Which leads us to the importance of what one might call the human factor – including the fact that ‘to err is human’ – , chaos or even serendipity. For example, 20 Breakthroughs in Medicine That Happened by Accident, including aspirin; “Wilson Greatbatch’s wrong resistor choice while building a heart rhythm recorder (creating) the first implantable pacemaker. His fortunate mistake led to a device that has saved millions of lives, proving that sometimes, grabbing the wrong component can have life-changing results…The Spanish conquest of South America led to learning about cinchona bark’s anti-malarial properties from indigenous healers. This cultural exchange produced quinine, history’s first effective treatment for malaria.”

Other happy accidents: Insulin, Superglue and even a plastic eating enzyme. In fact, in 2020, the scientists who discovered the enzyme “turned it into a super enzyme that destroys plastic six times faster. With the world in a plastic pollution crisis, this accidental discovery couldn’t be more urgent for the future of the planet, as xprize.org reported.

Or there’s that much more pedestrian example: as the story goes, Isaac Newton sitting under a tree and being hit on the head by an apple, which led him to wonder why it fell straight down, which led to his theory of gravity.

More recently, Scientists Accidentally Discover Laser-Free LASIK Alternative. The breakthrough happened entirely by chance when (Michael Hill at Occidental College) and his collaborator, Dr. Brian Wong, a professor of otolaryngology-head and neck surgery at the University of California–Irvine, were frustrated with their attempts to reshape cartilage using lasers. Hill said that they decided to try heating the material using an electric current, but accidentally used a far smaller current than they intended. FDA approval still necessary but…see? Literally.

Human error. Sometimes known as serendipity.

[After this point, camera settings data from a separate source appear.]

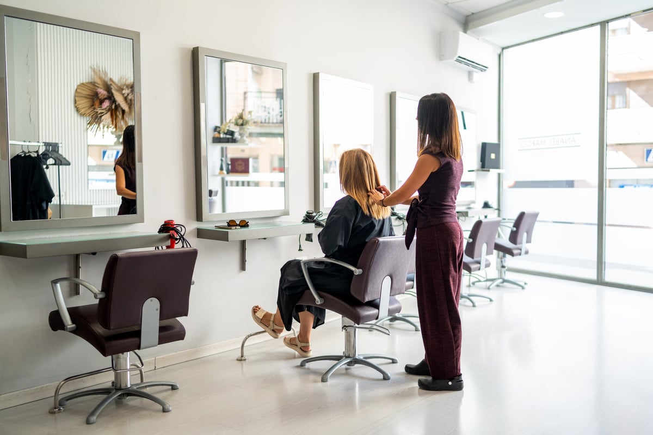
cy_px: 218
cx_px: 326
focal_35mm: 35
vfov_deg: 37.8
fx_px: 635
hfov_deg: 54.5
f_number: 1.4
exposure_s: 1/500
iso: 500
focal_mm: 35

On the other side of the coin, there’s this: Citizen Is Using AI to Generate Crime Alerts With No Human Review. It’s Making a Lot of Mistakes. “Three sources described how AI is writing alerts for Citizen and broadcasting them without prior human review. In one case AI mistranslated “motor vehicle accident” to “murder vehicle accident,” 404 Media reported. “The news comes as Citizen recently laid off more than a dozen unionized employees, with some sources believing the firings are related to Citizen’s increased use of AI and the shifting of some tasks to overseas workers” – whose first language is no doubt is not English and sometimes human error really is just that and are we giving AI too much responsibilities and leeway?

Getting back to chaos and perspective, “All language-based approaches to motion intelligence will fundamentally fail to deal with chaos and uncertainty while perception-based approaches can eagerly embrace the unknown,” Bruemmer warned. “Put another way, the unknown is not an edge case you can dismiss. The unknown will eat your model alive. Large language models are looking to play an elaborate game of chess with a known set of discrete states. GPUs can handle many states, but the real world has a lot of butterfly wings. For better or for worse, our universe is more like a game of dodgeball than a chess board. In this game of dodgeball, everything is decided by tiny fluctuations in chaotic motion and linked to literally everything in the universe, including sunspots, the gravitational pull of the moon and the flap of a shirttail that was not in your mode. Chaos is the divine spark for real world life.”

Or as we would say, pay attention to the details. And watch your language. Onward and forward.